Problems arise, says Robertson, when the individual acquires too much power, which produces a kind of dopamine overload similar to the dopamine overload fueled by cocaine. And indeed, when you run down the list of psychological characteristics of powerful politicians on the one hand and heavy cocaine users on the other, there are almost too many parallels to dismiss: a sense of great energy and superior ability, extreme self-confidence, even cockiness, and a kind of euphoric detachment; but also hyperactivity, irritability, anxiety, and paranoia. Unfortunately, as power grows, so the dopamine flows, in increasing amounts which, if we were discussing drugs, would lead us to the word “overdose.”
Again, from Dr. Robertson: “But too much power — and hence too much dopamine — can disrupt normal cognition and emotion, leading to gross errors of judgment and imperviousness to risk, not to mention huge egocentricity and lack of empathy for others.” Ring any bells?

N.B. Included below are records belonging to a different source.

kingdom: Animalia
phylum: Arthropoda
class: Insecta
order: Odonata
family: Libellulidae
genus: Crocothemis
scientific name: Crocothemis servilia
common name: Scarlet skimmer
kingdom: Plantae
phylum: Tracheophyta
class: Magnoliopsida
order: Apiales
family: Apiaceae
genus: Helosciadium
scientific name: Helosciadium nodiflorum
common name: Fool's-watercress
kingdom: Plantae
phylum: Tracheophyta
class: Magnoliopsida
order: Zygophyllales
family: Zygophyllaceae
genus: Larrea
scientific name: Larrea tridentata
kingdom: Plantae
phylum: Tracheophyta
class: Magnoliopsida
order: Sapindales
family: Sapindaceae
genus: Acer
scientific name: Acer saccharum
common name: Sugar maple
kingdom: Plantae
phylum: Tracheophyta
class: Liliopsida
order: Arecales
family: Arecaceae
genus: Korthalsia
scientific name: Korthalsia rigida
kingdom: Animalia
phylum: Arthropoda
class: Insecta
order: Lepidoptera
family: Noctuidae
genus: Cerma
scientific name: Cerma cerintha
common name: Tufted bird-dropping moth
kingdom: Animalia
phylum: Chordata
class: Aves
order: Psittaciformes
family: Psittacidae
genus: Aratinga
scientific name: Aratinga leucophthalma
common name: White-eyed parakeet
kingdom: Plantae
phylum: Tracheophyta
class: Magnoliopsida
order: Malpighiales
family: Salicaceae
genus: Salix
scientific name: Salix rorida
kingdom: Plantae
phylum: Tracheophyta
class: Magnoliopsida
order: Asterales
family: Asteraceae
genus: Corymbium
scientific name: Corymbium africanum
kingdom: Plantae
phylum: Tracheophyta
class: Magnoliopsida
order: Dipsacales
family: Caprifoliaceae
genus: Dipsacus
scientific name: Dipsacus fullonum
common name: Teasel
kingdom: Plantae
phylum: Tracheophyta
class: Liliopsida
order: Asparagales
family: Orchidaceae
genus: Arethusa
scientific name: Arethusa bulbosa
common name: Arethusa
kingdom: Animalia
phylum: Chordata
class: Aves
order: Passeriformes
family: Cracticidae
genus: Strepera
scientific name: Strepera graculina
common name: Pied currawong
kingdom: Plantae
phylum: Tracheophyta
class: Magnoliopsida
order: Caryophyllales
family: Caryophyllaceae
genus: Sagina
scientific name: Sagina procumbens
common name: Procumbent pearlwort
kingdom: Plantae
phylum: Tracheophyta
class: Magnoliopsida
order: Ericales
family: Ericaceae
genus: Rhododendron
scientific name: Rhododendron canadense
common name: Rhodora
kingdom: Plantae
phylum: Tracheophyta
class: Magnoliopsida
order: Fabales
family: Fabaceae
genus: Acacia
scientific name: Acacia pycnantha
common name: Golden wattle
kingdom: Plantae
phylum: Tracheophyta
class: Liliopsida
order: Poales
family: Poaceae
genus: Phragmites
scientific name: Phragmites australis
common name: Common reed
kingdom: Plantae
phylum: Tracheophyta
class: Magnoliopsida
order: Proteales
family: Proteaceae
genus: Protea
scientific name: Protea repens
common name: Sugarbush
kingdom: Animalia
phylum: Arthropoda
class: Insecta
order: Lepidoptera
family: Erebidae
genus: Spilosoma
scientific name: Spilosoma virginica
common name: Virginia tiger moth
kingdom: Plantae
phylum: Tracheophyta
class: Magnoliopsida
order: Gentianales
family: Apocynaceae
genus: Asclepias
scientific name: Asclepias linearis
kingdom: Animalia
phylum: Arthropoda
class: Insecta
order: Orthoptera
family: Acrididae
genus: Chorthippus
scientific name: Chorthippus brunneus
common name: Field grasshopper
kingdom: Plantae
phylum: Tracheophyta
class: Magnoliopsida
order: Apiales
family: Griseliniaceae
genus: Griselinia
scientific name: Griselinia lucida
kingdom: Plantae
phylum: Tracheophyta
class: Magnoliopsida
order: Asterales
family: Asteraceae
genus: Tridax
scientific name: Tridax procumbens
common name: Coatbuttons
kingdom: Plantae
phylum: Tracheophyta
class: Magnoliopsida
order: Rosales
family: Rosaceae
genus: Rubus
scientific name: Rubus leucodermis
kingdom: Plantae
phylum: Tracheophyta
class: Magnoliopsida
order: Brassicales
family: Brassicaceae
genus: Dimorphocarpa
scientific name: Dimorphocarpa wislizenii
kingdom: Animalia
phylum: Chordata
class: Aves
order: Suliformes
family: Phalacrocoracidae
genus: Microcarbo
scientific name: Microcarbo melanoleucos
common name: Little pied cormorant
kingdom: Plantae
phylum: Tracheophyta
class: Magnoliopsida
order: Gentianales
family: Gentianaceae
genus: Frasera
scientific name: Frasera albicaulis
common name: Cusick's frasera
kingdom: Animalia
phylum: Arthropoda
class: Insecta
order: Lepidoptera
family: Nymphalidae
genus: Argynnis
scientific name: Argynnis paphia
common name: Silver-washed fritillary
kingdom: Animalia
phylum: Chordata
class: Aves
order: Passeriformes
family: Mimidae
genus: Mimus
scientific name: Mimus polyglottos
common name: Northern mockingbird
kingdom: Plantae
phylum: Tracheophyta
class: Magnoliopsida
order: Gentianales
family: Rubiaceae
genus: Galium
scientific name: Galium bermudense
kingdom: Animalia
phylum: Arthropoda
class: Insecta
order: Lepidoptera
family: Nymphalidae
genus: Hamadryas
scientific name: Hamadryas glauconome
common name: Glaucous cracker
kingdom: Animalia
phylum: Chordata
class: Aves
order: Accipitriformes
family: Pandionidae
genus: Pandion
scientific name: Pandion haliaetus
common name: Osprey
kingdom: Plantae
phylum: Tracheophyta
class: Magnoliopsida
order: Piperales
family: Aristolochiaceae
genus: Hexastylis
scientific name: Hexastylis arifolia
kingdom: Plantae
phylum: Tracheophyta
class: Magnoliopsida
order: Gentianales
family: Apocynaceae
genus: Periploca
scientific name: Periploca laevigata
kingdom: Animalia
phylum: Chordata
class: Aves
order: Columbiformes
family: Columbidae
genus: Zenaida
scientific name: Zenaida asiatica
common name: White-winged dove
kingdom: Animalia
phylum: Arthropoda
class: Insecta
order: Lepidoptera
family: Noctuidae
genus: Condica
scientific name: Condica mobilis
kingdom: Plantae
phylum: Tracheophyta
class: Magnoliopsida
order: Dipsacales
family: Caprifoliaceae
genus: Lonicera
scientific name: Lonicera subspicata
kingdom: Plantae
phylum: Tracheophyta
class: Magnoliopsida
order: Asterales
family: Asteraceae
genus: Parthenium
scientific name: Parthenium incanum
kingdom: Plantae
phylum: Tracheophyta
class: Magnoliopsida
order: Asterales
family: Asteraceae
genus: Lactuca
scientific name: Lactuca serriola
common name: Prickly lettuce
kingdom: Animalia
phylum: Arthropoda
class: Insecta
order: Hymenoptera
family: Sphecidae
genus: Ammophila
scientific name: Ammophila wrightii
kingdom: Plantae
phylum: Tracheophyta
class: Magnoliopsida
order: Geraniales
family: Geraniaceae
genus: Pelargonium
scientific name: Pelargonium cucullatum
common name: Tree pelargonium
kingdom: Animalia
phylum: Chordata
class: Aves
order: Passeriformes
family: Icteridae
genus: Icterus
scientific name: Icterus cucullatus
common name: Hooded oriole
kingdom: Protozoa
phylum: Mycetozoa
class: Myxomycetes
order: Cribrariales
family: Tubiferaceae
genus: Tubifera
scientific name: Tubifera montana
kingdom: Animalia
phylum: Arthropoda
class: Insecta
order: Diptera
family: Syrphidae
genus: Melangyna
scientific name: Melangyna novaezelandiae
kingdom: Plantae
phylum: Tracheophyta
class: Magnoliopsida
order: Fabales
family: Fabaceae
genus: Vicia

I could run off a list of a dozen major political officeholders past and present who qualify for this description. So could you, although our lists would probably differ. Too much dopamine, and you get the packet of arrogance, impulsiveness and dissociation from reality that seems increasingly to go with elective office.
Fortunately for us all, power is like cocaine or heroin in another regard. Not everyone who gets a taste of it becomes addicted. Many are not strongly attracted to it, many more use it only sparingly, and others are actually uncomfortable with it. It doesn’t seem to be a red or blue thing, either; there are what look very much like power junkies on both sides of the aisle. I think Clinton, whom I admire, probably was addicted, while Bush the younger, whom I don’t, probably wasn’t — although Clinton fairly oozed empathy, and Bush was the poster boy for gross errors of judgment.
Obviously, the power-as-narcotic analogy is not a perfect one, but it does offer an answer to the question of why politicians pursue such a fundamentally unhealthy career and lifestyle: Health is not particularly important to the addict. And the notion that there are hopeless power junkies may offer some consolation to those who are hopelessly addicted to food. It could be worse. There are more damaging drugs than yours. At least food just goes to your body, not to your head.